Well, my neighbor and good friend recently threw away a canvas, which I rescued from the trash. And, upon questioning her about it, she told me: “I have no time to paint, anymore. You do something with it.” Naturally, I took this as a challenge. So I ransacked my house for paints only to discover that I had 12 tubes of aging, unused oil paint that I’d also rescued from the streets. If you’ve ever used oil paint before—which I hadn’t—you know that it’s a lengthy process requiring days of drying time between each application.
So I laid a drop cloth over my kitchen table and I began to paint a sailboat for my neighbor. The first night, I looked at the glistening canvas and said “this is going to take forever!” I cursed the name of every Italian renaissance master that I could remember. Then I invented some Italian-sounding names and proceeded to curse them too. Then I walked away from the canvas.
The following day, I studied my progress. I pored over the brush strokes and examined the subtle mixes of color in the morning sunlight. I made mental notes of the places that were in need of reparation, the places that had a solid foundation, and every possible issue I saw with the piece. And as I was beginning to feel the daunting, telltale signs of stress familiar to those with work and life, I felt a strange sense of accomplishment.
“I’m oil painting,” I said, aloud. I’d never done it before and was actually really excited about the small steps I was making toward the painting’s completion. In examining the daily progress, the evening before abandoning the painting and the morning after, I felt a gratification for the process and was no longer yearning for its completion. “This is going to take forever to finish,” I remember saying. But in that sentiment, I felt joy. I hadn’t wanted it to end.

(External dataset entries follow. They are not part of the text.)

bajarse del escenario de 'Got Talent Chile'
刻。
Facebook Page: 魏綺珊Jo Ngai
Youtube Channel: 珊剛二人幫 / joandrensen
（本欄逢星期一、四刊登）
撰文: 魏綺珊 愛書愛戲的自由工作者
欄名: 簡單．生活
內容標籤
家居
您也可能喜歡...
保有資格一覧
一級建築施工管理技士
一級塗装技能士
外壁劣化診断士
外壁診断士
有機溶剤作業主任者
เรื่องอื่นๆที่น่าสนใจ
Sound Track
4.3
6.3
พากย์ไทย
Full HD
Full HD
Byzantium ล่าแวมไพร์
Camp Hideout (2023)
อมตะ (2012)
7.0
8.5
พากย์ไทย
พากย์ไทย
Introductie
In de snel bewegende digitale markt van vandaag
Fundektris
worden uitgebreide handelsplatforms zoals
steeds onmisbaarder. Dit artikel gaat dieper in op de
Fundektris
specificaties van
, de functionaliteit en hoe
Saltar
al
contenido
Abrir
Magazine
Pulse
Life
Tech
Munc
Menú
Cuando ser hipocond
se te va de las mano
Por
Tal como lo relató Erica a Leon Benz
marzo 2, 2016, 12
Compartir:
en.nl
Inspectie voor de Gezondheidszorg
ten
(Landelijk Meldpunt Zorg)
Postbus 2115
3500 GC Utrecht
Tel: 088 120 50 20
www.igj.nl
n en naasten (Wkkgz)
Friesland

After an embarrassingly undisclosed number of nights, I considered the painting done (or, as Paul Valery would say: abandoned). There was a little sadness when the project finished. It was surprising because I’d grown accustomed to the impatience I’ve felt in completing a design for work and the overdue gratification that occurred when it finally was done/abandoned. I sat down at my computer that morning and the list before me didn’t seem quite as daunting. And as I crossed each step off along the way, I began to feel the satisfaction for the process—much the same as I had with the painting—rather than the ache for closure.

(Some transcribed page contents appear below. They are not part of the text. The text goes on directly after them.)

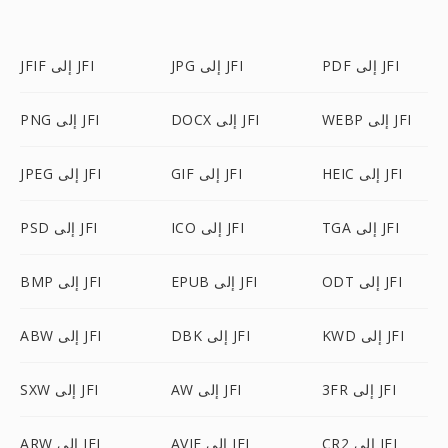
PDF إلى JFI
JPG إلى JFI
JFIF إلى JFI
WEBP إلى JFI
DOCX إلى JFI
PNG إلى JFI
HEIC إلى JFI
GIF إلى JFI
JPEG إلى JFI
TGA إلى JFI
ICO إلى JFI
PSD إلى JFI
ODT إلى JFI
EPUB إلى JFI
BMP إلى JFI
KWD إلى JFI
DBK إلى JFI
ABW إلى JFI
3FR إلى JFI
AW إلى JFI
SXW إلى JFI
CR2 إلى JFI
AVIF إلى JFI
ARW إلى JFI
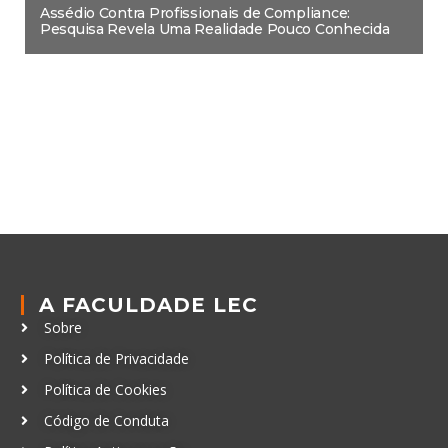
Assédio Contra Profissionais de Compliance:
Pesquisa Revela Uma Realidade Pouco Conhecida
A FACULDADE LEC
Sobre
Política de Privacidade
Política de Cookies
Código de Conduta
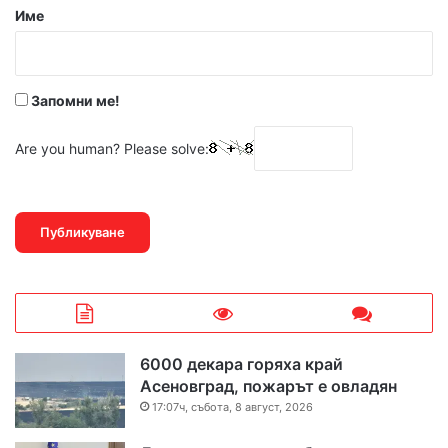
р
Име
:
*
Запомни ме!
Are you human? Please solve:
6000 декара горяха край
Асеновград, пожарът е овладян
17:07ч, събота, 8 август, 2026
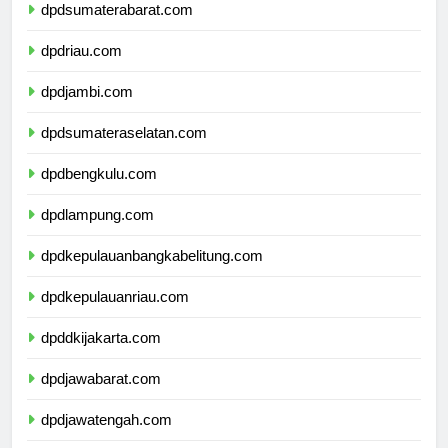
dpdsumaterabarat.com
dpdriau.com
dpdjambi.com
dpdsumateraselatan.com
dpdbengkulu.com
dpdlampung.com
dpdkepulauanbangkabelitung.com
dpdkepulauanriau.com
dpddkijakarta.com
dpdjawabarat.com
dpdjawatengah.com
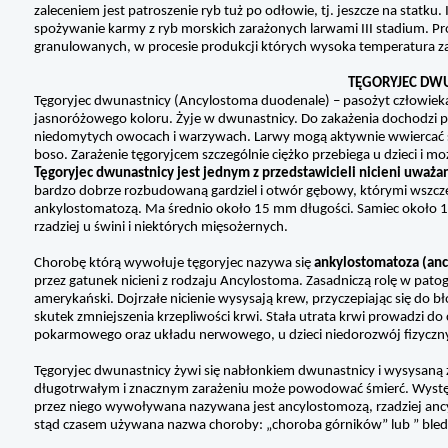
zaleceniem jest patroszenie ryb tuż po odłowie, tj. jeszcze na statk
spożywanie karmy z ryb morskich zarażonych larwami III stadium. P
granulowanych, w procesie produkcji których wysoka temperatura zab
TĘGORYJEC DWU
Tęgoryjec dwunastnicy (Ancylostoma duodenale) – pasożyt człowieka n
jasnoróżowego koloru. Żyje w dwunastnicy. Do zakażenia dochodzi prz
niedomytych owocach i warzywach. Larwy mogą aktywnie wwiercać si
boso. Zarażenie tęgoryjcem szczególnie ciężko przebiega u dzieci 
Tęgoryjec dwunastnicy jest jednym z przedstawicieli nicieni uważa
bardzo dobrze rozbudowaną gardziel i otwór gębowy, którymi wszc
ankylostomatozą. Ma średnio około 15 mm długości. Samiec około 1cm,
rzadziej u świni i niektórych mięsożernych.
Chorobę którą wywołuje tęgoryjec nazywa się
ankylostomatoza (anc
przez gatunek nicieni z rodzaju Ancylostoma. Zasadniczą rolę w pato
amerykański. Dojrzałe nicienie wysysają krew, przyczepiając się do bło
skutek zmniejszenia krzepliwości krwi. Stała utrata krwi prowadzi do 
pokarmowego oraz układu nerwowego, u dzieci niedorozwój fizyczn
Tęgoryjec dwunastnicy żywi się nabłonkiem dwunastnicy i wysysaną 
długotrwałym i znacznym zarażeniu może powodować śmierć. Występu
przez niego wywoływana nazywana jest ancylostomozą, rzadziej anc
stąd czasem używana nazwa choroby: „choroba górników” lub ” bledn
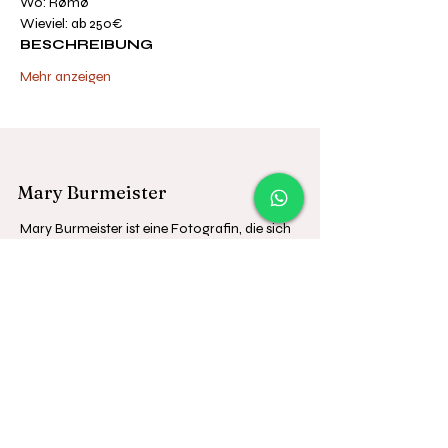
Wo: Rømø
Wieviel: ab 250€
BESCHREIBUNG
Mehr anzeigen
Mary Burmeister
Mary Burmeister ist eine Fotografin, die sich
auf natürliche Fotografie für Pferde, Hunde
und Familien spezialisiert hat. Sie bietet
Fotoshootings in und um Rostock an und
steht für unvergessliche Erinnerungen zur
Verfügung."
Kontakt
info@maryburmeister.de
+49 (0) 179 753 41 75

Not to sound prophetic, but the experience reminded me how we should spend our lives: enjoying the days we’re alive and caring, but not necessarily focusing, on the end of the project, so to speak. An eschatological view of design is a fatalistic one.

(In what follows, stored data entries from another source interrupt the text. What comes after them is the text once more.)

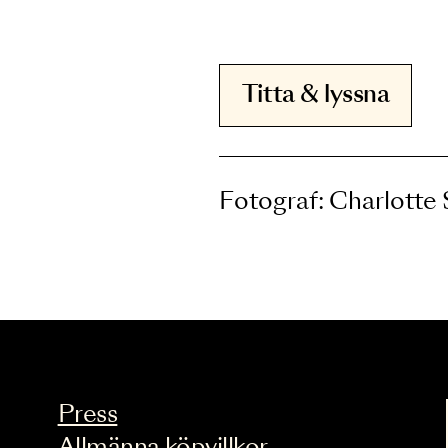
Röstsolist i ork
Titta & lyssna
Fotograf: Charl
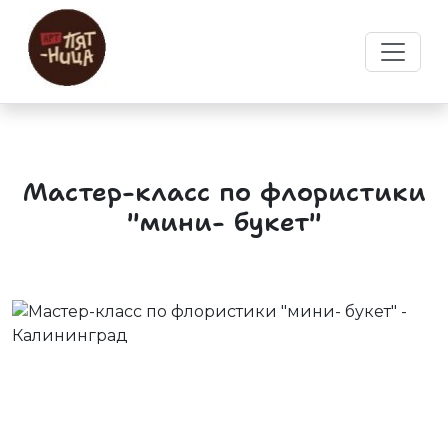
Мастер-класс по флористики
"мини- букет"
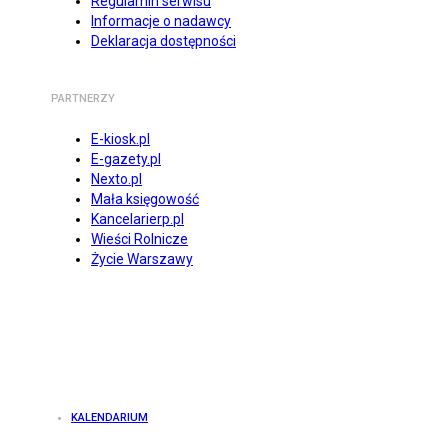
Regulamin serwisu
Informacje o nadawcy
Deklaracja dostępności
PARTNERZY
E-kiosk.pl
E-gazety.pl
Nexto.pl
Mała księgowość
Kancelarierp.pl
Wieści Rolnicze
Życie Warszawy
KALENDARIUM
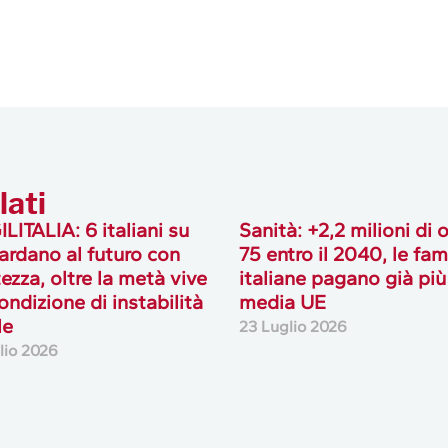
lati
LITALIA: 6 italiani su
Sanità: +2,2 milioni di 
ardano al futuro con
75 entro il 2040, le fam
tezza, oltre la metà vive
italiane pagano già più
ondizione di instabilità
media UE
le
23 Luglio 2026
lio 2026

With each new design that I’ve worked on, since completing “Adirondack” (detail above) I am reminded of the little pleasures of the process and how much I enjoy the journey so much more than the destination. I think of the scope of each new project as a path littered with countless, unseen treasures and no longer dread workdays devoid of completion. In fact, despite endeavoring to consistently meet deadlines, I now prefer the days that end without the project ending. Without sounding cliche, my neighbor’s trash has certainly become a lesson to treasure.